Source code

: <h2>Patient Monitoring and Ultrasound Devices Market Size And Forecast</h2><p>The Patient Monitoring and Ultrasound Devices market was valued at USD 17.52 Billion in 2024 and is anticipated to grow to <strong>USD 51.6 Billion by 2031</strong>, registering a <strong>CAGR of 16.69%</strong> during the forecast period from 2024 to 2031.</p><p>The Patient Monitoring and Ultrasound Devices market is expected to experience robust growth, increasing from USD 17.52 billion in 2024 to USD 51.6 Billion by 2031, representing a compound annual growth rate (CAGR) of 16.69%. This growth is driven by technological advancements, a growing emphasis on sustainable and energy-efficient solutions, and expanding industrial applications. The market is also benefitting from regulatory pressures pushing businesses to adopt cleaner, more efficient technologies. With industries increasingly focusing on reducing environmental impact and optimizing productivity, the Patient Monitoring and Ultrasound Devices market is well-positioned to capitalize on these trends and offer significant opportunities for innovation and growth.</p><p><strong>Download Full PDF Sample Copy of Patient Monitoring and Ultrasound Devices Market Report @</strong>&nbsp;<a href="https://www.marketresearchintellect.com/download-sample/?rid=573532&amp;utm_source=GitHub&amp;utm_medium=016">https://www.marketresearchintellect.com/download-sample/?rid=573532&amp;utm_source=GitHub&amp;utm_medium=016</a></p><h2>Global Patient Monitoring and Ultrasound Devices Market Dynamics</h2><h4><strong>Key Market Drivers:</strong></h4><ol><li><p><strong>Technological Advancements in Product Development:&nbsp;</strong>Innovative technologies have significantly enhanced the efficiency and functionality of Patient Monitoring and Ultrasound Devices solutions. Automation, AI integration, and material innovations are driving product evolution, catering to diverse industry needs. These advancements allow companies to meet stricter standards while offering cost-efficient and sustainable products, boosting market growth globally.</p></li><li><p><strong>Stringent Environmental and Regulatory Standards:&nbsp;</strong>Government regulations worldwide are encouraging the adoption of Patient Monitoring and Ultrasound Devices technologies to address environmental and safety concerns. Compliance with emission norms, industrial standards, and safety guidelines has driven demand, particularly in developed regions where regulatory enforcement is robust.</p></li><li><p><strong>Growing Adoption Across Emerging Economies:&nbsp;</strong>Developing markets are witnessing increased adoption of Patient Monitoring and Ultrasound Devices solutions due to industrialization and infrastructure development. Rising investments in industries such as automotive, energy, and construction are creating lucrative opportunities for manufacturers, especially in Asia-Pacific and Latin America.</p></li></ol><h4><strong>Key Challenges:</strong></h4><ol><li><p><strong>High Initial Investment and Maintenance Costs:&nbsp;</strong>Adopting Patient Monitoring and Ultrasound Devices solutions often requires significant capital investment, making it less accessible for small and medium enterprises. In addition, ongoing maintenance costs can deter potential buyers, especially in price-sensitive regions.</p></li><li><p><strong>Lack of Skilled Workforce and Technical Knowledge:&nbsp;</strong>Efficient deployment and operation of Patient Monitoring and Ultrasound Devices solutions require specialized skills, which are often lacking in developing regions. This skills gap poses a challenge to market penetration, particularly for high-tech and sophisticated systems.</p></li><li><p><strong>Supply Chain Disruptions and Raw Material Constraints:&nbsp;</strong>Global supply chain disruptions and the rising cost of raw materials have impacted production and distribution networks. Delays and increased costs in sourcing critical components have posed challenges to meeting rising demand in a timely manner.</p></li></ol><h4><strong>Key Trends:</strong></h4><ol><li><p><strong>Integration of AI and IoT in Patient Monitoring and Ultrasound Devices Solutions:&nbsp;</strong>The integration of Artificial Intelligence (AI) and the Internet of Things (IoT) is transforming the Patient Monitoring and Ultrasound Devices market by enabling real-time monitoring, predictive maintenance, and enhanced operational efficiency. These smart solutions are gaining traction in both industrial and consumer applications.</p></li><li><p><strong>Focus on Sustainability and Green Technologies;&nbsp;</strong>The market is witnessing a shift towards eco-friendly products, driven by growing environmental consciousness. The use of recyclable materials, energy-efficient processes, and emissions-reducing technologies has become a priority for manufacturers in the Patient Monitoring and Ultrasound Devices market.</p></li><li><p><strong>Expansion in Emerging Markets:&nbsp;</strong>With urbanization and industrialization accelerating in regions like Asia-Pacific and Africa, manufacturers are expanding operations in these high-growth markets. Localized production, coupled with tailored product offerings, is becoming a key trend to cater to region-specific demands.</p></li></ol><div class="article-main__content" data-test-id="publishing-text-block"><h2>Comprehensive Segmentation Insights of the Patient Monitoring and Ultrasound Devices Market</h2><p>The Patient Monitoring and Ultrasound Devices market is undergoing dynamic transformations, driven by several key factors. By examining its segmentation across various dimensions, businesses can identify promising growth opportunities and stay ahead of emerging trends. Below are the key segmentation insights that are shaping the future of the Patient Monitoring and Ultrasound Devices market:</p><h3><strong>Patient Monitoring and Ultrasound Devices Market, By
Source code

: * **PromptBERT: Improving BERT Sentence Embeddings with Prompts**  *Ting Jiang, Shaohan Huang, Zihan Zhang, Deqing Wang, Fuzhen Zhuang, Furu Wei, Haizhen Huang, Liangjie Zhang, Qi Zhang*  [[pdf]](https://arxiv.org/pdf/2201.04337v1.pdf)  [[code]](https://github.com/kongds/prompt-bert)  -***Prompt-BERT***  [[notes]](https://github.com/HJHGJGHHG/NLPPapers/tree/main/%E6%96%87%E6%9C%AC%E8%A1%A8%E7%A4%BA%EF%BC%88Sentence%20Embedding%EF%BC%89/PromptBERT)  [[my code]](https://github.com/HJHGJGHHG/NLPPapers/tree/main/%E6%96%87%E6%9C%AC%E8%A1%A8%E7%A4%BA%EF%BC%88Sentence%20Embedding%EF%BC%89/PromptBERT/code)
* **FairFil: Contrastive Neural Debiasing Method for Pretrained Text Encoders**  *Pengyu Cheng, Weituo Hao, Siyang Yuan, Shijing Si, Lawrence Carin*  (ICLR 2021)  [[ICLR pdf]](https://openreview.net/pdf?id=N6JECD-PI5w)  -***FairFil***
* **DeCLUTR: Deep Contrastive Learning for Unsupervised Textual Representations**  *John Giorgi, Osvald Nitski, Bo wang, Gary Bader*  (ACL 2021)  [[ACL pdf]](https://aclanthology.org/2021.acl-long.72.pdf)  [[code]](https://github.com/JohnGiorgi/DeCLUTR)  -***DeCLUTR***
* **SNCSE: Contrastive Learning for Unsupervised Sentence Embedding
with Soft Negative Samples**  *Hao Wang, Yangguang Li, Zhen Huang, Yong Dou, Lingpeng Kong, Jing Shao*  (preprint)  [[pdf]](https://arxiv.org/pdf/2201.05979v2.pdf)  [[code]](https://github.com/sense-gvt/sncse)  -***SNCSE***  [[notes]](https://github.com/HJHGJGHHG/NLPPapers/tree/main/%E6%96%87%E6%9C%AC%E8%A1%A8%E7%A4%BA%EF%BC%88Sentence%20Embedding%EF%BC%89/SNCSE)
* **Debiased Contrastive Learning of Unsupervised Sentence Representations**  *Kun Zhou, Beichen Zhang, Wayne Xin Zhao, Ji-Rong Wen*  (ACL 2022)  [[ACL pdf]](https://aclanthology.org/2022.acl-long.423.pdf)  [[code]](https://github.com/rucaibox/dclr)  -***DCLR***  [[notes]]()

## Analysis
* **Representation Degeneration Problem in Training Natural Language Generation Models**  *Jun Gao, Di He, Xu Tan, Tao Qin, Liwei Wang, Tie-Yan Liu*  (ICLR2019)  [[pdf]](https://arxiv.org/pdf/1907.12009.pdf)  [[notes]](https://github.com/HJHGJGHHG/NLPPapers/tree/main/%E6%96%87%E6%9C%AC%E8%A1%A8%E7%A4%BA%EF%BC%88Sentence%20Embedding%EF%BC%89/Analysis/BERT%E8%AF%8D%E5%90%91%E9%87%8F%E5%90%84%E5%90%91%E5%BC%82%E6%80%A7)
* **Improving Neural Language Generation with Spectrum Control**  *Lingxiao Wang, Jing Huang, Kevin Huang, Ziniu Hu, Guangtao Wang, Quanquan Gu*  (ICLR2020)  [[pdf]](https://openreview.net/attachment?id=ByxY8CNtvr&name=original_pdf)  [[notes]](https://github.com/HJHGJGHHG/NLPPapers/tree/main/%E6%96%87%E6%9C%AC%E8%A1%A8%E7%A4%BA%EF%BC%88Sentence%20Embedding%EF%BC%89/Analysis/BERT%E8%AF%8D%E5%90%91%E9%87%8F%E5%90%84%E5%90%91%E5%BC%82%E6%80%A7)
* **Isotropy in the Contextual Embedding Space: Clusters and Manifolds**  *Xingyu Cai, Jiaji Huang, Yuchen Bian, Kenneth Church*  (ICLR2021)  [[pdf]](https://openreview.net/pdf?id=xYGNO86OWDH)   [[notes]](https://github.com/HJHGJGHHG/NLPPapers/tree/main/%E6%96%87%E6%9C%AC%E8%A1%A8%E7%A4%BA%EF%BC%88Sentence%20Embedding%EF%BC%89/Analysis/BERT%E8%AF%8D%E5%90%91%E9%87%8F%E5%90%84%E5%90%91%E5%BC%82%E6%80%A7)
* * *
## Work task
In the data, find how many lines hold the string "Generation", and answer with the number only.

## Exercise answer
2